Christian Schneider is Assistant Professor of German at Washington University in St. Louis. He received his Ph.D. in German from Heidelberg University in 2007. His research and teaching interests are in medieval narrative theory, late medieval courtly culture, pre-modern history of thought and knowledge, and textual criticism.

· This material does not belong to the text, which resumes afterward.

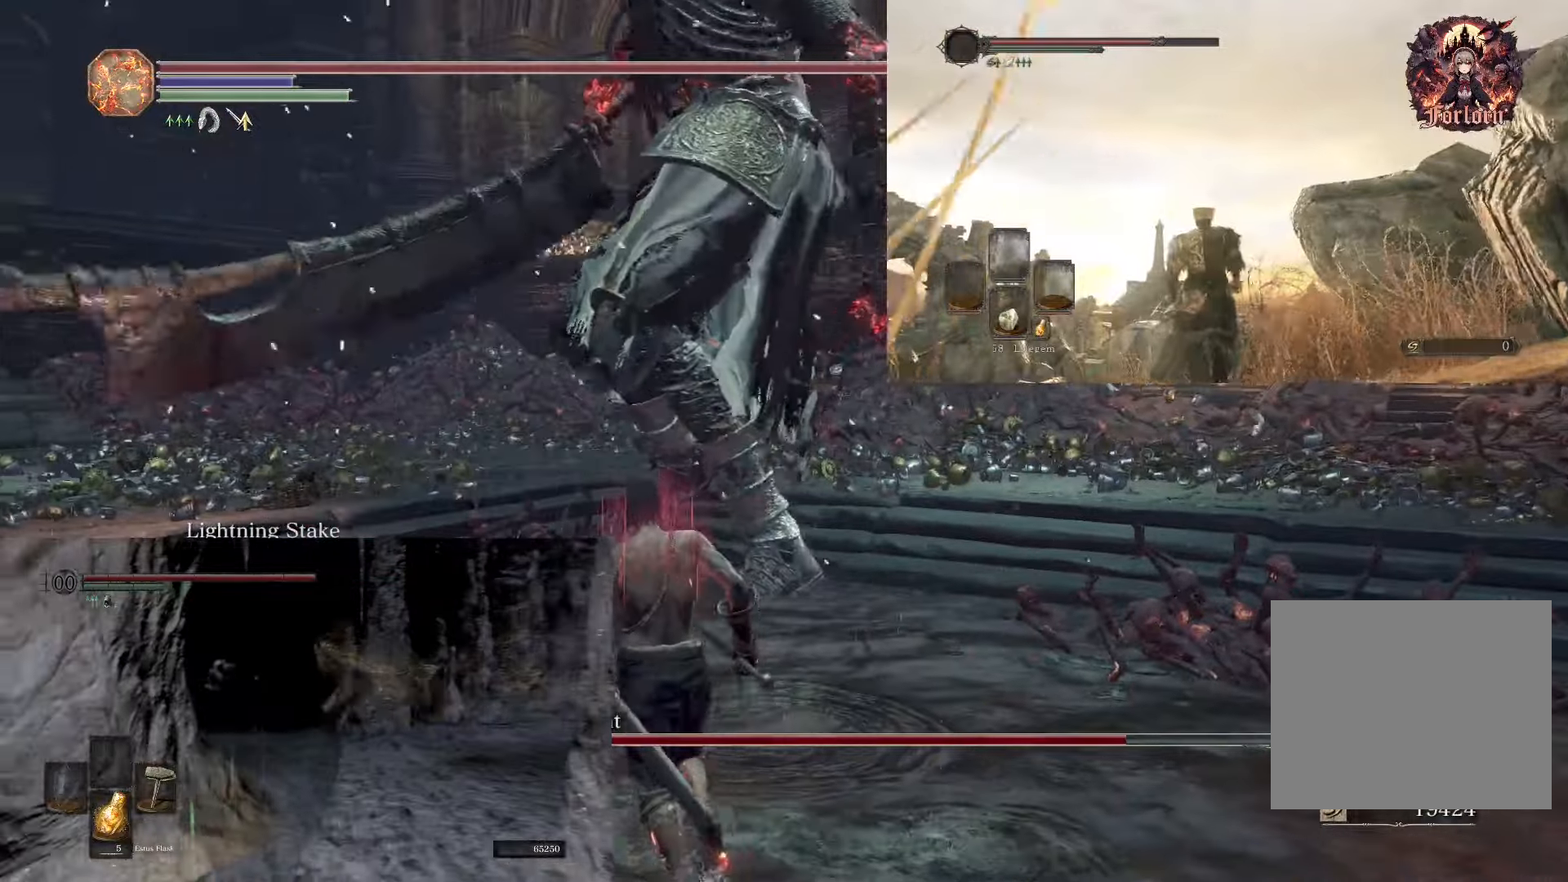
{"buttons": [], "left_stick": "up-left", "right_stick": "center", "events": [[133, "CIRCLE", "down"], [300, "CIRCLE", "up"]]}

Christian Schneider studied law, German languages and literature, and history at the Universities of Passau, Norwich (England), Vienna, and Heidelberg. He was the recipient of a graduate scholarship (2000–02) and a Ph.D. scholarship (2004–07) from the German National Academic Foundation (Studienstiftung des deutschen Volkes). In 2012–13, he received a Volkswagen Foundation post-doctoral fellowship to work at Washington University in St. Louis (2012–13). He has received additional research grants from the Deutsche Forschungsgemeinschaft (DFG), the Fritz Thyssen Foundation, and the German Academic Exchange Service (DAAD). Since July 2011, he has also headed up an editing project on Thomasin’s von Zerklaere Der Welsche Gast, which is being done within the Collaborative Research Centre 933 Material Text Cultures at Heidelberg University.

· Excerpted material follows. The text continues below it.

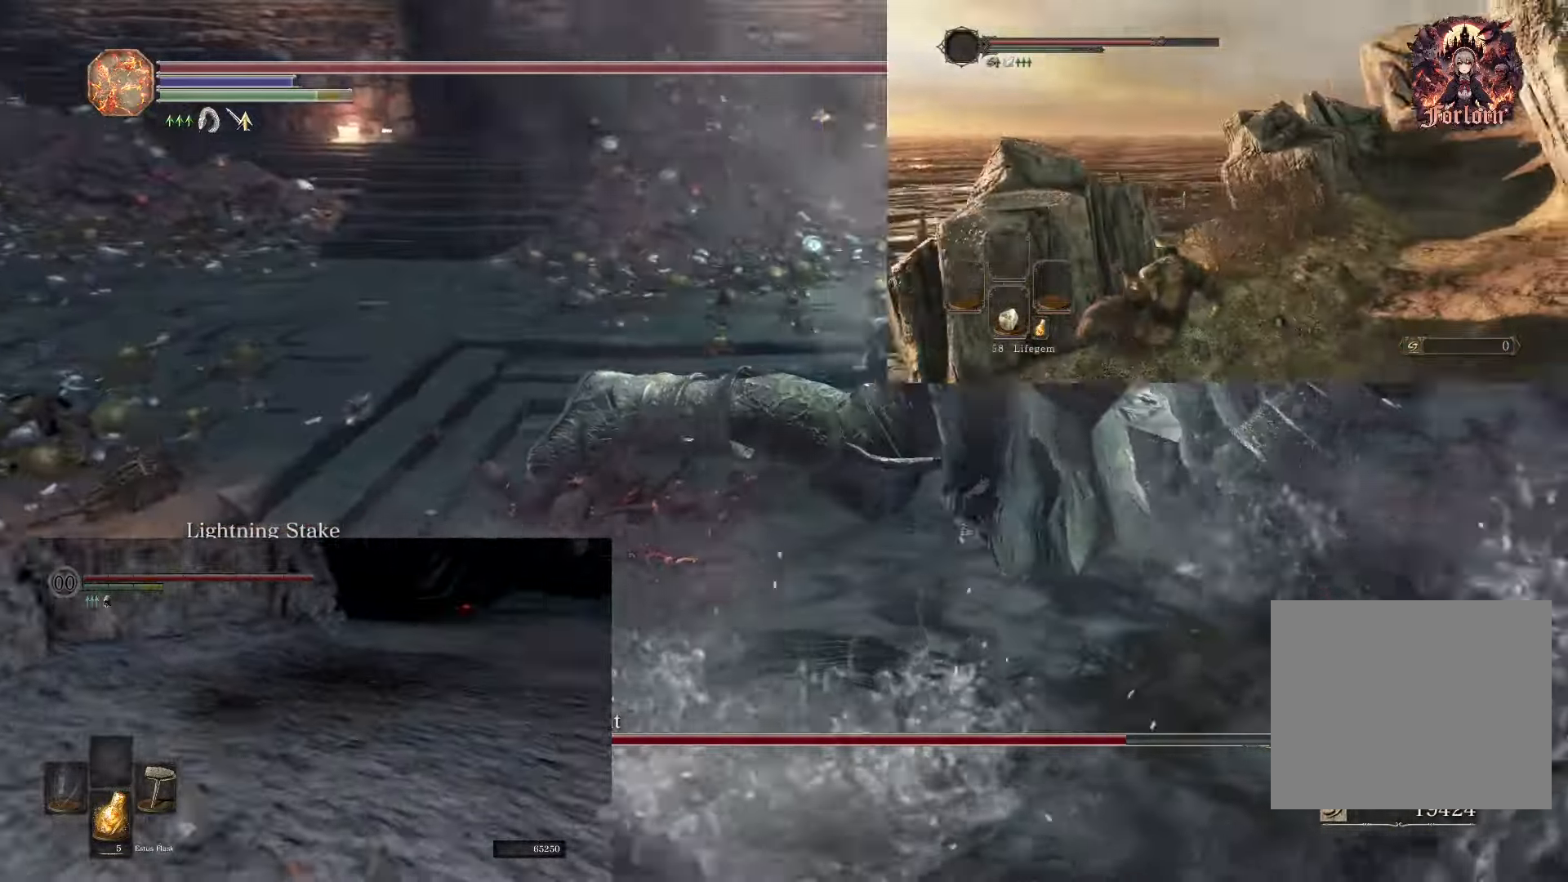
{"buttons": [], "left_stick": "up-right", "right_stick": "center", "events": [[267, "left_stick", "up-right"], [300, "right_stick", "center"]]}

Christian Schneider is the author of a monograph on the formation and function of courtly ideals within the literary life of the Habsburg and the Salzburg courts in the 14th century (Hovezuht, 2008). In addition to essays on topics ranging from the concept of “fictionality” in pre-modern literature to late medieval and early modern scientific writings, he has co-edited several essay anthologies and, in 2010–11, co-curated an exhibition on the Manesse Codex at Heidelberg University.

Selected Publications

  • Hovezuht: Literarische Hofkultur und höfisches Lebensideal um Herzog Albrecht III. von Österreich und Erzbischof Pilgrim II. von Salzburg (1365–1396). Heidelberg: Winter, 2008.
  • Erzähllogiken in der Literatur des Mittelalters und der Frühen Neuzeit: Akten der Heidelberger Tagung vom 17. bis 19. Februar 2011. Ed. Florian Kragl and Christian Schneider. Heidelberg: Winter, 2013.
  • “Divine Wisdom: The Christological Interpretation of Sapientia in Johannes von Tepl’s Der Ackermann.The German Quarterly 87 (2014): 277–96.
  • “Fiktionalität, Erfahrung und Erzählen im Lanzelet Ulrichs von Zatzikhoven.” Fiktionalität im Artusroman des 13. bis 15. Jahrhunderts: Romanistische und germanistische Perspektiven. Ed. Martin Przybilski and Nikolaus Ruge. Wiesbaden: Reichert, 2013. 61–82.
  • Narrationis contextus: Erzähllogik, narrative Kohärenz und das Wahrscheinliche in der Sicht der hochmittelalterlichen Poetik.” Erzähllogiken in der Literatur des Mittelalters und der Frühen Neuzeit: Akten der Heidelberger Tagung vom 17. bis 19. Februar 2011. Ed. Florian Kragl and Christian Schneider. Heidelberg: Winter, 2013. 155–86.

FRIAS Research Project

Narrative Logic and Cognition: Storytelling in Medieval German Epics (1150–1230)

My project examines the logic of storytelling in German epics from the 12th and 13th centuries. How, I ask, do medieval narratives proceed and develop, how are scenes and episodes structured and connected, and which notions of narrative coherence do they presuppose? Focusing on various phenomena of alterity in the makeup of medieval epics, I scrutinize what narrative logic in the medieval context is and how it is structurally realized, explored, affirmed, questioned, or even violated. Because storytelling is above all a cognitive activity, I contend that the narrative logic of 12th and 13th-century vernacular storytelling was fundamentally shaped by general habits of thinking and perceiving the world, which in turn influenced how medieval societies produced and received literary texts. Accordingly, my investigation sheds new light on the comparative analysis of medieval and modern narrative techniques and thereby advances the project of historical narratology.